Hi everyone
New guy here.
I've been writing assembler and downloading it by embedding the machine code as data in a basic program.
I have successfully managed to download and run programs several kbytes long, but I have a strange problem.
The mystery boils down to odd behaviour (yes, UK spelling) of the Poke statement.
This works fine:
10 POKE &H4000,2
20 PRINT ".";
30 GOTO 10
But this does not:
10 POKE &H4000,1
20 PRINT ".";
30 GOTO 10
In the first case I get lots of dots displayed on the terminal, as expected.
In the second case I have to press a key on the terminal before each dot is displayed.
For some reason the Poke statement does not like the data value 1, but is happy with all other values I've tried.

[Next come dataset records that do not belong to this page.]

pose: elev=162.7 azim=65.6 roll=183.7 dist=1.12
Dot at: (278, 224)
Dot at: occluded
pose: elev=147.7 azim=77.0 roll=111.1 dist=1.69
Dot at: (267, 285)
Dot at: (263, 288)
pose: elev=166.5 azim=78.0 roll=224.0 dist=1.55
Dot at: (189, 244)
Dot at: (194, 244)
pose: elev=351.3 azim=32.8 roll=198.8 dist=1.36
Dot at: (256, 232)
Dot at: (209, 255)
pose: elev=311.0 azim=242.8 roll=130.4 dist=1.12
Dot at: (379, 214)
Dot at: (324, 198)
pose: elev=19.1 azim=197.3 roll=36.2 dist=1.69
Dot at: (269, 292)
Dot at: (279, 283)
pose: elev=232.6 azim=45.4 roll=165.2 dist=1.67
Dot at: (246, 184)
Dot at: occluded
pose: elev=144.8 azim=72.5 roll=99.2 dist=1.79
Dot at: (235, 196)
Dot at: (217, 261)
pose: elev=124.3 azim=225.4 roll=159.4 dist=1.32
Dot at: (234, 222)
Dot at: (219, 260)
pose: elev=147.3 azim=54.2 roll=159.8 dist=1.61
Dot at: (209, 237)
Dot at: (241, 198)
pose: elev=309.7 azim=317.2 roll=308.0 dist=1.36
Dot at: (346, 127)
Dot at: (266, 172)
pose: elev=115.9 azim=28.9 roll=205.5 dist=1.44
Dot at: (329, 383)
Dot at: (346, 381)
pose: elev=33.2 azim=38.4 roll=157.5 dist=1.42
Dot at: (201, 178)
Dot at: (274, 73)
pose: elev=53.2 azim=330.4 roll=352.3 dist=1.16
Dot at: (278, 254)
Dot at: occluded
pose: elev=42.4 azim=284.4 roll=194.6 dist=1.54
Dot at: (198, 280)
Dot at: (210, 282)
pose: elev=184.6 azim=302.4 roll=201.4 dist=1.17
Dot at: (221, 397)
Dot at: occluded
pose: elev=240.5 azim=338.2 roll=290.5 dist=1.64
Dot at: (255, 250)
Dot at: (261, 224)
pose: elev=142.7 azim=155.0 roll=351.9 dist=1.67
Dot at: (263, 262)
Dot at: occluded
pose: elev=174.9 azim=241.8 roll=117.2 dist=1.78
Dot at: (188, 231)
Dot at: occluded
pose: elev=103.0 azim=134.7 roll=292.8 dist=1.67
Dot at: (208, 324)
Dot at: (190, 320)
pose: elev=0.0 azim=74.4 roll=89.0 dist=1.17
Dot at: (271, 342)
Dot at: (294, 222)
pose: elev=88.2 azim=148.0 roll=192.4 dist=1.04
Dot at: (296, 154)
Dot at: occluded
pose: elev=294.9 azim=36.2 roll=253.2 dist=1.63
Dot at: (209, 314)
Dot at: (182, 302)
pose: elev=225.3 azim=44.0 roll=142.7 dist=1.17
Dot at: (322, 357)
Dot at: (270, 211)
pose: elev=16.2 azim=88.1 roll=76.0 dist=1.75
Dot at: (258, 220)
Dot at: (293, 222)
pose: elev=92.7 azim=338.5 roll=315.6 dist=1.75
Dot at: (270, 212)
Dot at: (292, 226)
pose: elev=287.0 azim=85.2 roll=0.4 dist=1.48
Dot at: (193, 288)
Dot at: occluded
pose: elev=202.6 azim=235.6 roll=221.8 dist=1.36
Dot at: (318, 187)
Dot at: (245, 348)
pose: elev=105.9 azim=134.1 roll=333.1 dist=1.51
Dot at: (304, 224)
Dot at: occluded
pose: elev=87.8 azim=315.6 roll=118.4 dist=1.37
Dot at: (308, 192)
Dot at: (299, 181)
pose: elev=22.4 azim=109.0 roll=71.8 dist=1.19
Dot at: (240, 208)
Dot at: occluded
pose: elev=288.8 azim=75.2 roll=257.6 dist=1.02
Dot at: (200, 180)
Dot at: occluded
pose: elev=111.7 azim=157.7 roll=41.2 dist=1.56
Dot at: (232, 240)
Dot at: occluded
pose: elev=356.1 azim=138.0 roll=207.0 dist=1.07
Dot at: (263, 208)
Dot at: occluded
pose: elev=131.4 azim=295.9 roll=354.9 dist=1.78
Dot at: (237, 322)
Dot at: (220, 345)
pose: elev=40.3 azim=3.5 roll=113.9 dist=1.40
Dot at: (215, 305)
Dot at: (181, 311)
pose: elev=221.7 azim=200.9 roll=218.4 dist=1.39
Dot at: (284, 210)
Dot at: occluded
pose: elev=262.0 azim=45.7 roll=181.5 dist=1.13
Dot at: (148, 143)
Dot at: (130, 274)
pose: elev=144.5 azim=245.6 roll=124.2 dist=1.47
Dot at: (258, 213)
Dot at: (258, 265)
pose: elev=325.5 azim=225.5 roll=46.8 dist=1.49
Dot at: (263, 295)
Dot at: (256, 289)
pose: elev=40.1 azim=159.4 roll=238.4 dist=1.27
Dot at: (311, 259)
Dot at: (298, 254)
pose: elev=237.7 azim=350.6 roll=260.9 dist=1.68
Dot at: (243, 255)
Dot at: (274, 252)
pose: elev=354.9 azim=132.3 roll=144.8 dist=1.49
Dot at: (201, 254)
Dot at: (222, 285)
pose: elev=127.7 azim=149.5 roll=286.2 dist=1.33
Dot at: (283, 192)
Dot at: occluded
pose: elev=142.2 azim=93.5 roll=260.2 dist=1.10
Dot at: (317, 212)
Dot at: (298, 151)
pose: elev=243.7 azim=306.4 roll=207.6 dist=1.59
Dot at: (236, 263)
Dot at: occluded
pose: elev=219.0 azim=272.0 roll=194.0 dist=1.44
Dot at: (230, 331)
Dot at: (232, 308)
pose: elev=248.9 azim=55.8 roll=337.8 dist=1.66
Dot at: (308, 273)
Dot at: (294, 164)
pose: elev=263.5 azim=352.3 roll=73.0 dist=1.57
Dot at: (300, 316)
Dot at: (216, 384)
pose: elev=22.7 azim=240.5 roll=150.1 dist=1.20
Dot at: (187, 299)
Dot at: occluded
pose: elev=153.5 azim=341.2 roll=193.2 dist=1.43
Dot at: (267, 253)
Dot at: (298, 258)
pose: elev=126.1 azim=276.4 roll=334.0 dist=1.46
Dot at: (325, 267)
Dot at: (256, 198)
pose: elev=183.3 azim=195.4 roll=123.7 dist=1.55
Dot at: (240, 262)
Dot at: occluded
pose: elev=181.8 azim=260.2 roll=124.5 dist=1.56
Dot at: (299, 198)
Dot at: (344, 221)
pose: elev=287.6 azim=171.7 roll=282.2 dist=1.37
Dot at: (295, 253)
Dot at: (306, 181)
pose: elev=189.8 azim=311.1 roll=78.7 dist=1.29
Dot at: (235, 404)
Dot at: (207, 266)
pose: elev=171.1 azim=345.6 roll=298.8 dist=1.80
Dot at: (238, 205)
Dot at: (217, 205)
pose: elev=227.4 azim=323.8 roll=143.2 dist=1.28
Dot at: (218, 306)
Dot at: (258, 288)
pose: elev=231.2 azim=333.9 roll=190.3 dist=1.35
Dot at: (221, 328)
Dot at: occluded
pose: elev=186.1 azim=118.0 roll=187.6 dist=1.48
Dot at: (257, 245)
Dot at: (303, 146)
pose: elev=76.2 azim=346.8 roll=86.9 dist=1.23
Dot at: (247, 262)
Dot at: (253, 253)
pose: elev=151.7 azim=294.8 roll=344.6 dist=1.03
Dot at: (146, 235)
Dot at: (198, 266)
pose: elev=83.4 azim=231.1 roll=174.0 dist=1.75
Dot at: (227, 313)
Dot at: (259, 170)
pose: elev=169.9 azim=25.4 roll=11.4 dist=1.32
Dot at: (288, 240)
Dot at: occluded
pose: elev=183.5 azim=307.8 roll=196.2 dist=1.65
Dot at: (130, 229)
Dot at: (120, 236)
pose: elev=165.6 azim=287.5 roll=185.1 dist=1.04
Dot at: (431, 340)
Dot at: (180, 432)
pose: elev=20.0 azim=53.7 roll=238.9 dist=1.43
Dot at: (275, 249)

I've tried different addresses, but all seem to do the same.
I've tried two different terminal programs - same result.
Other tests seem to indicate it is nothing to do with the Print statement. I first noticed to problem when I was reading from data statements and poking the values to memory, without any printed output. Even short programs seemed to just hang and it took me a while to discover that a few key presses 'fixed' it, allowing the machine to be poked into memory and run.
Am I missing something really silly and obvious???
I'm using a new 'RC2014 Pro' kit which I received earlier this week. Everything seems to be working but it is a new build so isn't proven reliable hardware. I don't have any other RC2014 systems, so can't rule out a hardware issue.
My RC2014 is a backplane Pro, 64k RAM, paged ROM, dual clock, dual serial SIO/2, Z80 cpu, digital I/O (with diodes).
I'm running 32k MSBASIC.
I'm hoping someone can tell me I'm an idiot because... <appropriate explanation required>
Thanks for taking the trouble to read about my problem. Any comments appreciated.